[Exercise goal]
Work out how many lines below contain "relative". Provide only the figure.

[Record extracts]
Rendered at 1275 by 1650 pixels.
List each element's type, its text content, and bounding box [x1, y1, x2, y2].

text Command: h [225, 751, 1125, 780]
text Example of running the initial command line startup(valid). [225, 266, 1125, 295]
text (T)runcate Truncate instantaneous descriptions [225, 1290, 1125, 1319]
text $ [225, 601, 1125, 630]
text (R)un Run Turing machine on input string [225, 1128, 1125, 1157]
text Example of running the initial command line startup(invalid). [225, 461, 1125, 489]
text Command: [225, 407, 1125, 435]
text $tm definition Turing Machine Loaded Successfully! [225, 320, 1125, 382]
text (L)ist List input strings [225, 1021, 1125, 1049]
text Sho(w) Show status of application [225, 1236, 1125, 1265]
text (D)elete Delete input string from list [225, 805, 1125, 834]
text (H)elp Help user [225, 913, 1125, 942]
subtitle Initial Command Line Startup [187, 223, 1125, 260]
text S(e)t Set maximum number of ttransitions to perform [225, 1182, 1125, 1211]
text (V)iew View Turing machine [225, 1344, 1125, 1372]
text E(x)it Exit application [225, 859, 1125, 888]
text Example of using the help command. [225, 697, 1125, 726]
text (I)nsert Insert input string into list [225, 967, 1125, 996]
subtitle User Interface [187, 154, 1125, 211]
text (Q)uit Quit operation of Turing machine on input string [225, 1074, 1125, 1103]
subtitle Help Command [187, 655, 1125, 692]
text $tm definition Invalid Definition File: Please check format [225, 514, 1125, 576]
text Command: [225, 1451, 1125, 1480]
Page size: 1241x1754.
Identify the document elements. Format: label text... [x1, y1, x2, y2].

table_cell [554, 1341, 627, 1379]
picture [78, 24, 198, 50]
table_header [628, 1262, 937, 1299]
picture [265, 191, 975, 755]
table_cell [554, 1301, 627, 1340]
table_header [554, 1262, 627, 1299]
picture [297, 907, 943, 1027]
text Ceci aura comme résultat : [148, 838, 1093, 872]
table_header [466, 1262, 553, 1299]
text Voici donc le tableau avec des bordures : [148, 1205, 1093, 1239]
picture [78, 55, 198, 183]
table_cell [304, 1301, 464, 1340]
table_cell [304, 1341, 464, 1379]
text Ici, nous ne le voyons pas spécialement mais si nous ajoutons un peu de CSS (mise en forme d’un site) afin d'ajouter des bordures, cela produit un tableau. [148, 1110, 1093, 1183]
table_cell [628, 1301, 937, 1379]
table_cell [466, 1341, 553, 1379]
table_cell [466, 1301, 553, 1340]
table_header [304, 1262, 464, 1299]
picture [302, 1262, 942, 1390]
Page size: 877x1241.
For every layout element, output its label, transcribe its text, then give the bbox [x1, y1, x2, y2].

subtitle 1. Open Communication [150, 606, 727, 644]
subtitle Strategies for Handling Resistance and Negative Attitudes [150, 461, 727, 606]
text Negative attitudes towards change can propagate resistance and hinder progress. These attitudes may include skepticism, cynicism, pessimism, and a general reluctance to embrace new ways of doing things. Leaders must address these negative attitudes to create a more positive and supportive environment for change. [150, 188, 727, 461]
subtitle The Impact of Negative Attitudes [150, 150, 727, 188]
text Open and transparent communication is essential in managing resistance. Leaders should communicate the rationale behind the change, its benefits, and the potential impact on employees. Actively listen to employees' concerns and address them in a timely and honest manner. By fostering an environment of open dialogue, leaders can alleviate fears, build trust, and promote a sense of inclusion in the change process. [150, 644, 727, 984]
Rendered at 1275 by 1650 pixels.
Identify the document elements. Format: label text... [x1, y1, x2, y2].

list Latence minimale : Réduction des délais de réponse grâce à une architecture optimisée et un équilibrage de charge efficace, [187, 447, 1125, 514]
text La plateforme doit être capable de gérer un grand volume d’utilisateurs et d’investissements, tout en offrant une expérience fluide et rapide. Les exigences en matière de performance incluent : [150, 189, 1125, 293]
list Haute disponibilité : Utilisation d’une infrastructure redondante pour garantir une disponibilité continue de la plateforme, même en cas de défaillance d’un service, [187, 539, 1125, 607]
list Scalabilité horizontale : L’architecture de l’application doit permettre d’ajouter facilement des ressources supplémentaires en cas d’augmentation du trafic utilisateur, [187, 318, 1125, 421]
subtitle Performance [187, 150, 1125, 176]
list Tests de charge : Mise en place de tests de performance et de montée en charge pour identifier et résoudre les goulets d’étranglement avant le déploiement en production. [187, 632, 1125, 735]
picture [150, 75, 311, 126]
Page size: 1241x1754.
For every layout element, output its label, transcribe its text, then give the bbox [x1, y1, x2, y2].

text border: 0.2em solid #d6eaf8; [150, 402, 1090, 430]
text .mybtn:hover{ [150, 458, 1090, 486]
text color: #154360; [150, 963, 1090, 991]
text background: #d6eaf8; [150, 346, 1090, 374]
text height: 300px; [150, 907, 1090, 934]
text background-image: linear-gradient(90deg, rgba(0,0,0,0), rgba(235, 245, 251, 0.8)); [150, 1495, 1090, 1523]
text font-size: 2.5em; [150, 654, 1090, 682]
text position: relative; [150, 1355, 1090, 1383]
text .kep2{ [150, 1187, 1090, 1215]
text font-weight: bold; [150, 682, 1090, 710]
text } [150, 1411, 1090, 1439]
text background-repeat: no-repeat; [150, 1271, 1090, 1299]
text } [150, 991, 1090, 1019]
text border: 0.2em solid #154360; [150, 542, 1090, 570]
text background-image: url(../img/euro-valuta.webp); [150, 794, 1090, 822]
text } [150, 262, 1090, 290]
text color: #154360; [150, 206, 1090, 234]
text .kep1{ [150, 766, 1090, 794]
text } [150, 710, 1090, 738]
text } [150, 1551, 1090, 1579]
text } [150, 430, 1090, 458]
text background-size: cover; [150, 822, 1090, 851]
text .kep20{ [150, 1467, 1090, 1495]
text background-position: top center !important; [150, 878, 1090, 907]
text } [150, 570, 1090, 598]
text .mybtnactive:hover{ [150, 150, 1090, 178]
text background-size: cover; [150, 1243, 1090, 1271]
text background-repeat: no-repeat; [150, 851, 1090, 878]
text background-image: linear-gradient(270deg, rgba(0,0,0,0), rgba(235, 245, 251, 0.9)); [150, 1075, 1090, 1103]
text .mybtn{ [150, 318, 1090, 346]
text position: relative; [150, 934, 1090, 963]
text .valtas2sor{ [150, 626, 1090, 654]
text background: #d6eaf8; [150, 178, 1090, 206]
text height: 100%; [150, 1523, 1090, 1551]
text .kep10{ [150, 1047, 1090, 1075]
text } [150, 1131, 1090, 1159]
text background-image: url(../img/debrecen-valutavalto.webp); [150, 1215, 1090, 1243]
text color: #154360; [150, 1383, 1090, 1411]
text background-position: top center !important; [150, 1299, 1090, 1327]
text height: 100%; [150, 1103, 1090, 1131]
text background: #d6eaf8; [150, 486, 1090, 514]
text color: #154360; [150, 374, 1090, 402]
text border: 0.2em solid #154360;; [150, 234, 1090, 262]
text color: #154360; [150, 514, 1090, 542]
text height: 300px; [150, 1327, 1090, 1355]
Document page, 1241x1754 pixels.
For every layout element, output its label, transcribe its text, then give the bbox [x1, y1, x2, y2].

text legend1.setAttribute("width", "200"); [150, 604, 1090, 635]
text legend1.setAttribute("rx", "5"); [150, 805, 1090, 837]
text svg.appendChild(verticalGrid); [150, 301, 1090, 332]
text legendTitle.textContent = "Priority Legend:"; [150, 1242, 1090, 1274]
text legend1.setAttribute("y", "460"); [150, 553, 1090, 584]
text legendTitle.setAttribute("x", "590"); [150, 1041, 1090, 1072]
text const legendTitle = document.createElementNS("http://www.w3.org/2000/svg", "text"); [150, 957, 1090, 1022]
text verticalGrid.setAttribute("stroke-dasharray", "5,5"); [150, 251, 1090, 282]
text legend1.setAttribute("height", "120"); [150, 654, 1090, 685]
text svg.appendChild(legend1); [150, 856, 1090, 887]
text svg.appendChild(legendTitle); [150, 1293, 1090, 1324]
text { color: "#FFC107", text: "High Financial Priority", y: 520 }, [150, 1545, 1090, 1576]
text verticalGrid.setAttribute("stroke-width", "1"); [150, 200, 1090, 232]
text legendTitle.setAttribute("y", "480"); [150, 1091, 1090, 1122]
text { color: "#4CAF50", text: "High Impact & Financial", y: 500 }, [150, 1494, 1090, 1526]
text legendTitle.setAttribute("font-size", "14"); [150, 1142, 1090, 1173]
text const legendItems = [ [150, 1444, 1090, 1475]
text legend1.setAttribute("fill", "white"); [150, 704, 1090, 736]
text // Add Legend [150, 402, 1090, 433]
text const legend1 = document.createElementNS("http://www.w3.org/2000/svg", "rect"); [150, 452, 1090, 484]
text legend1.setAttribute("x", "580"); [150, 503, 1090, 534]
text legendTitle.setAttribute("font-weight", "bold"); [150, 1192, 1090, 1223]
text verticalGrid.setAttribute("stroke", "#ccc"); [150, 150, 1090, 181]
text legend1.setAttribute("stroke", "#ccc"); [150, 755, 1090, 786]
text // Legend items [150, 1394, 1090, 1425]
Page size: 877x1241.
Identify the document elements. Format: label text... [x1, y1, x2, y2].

[Answer section]
2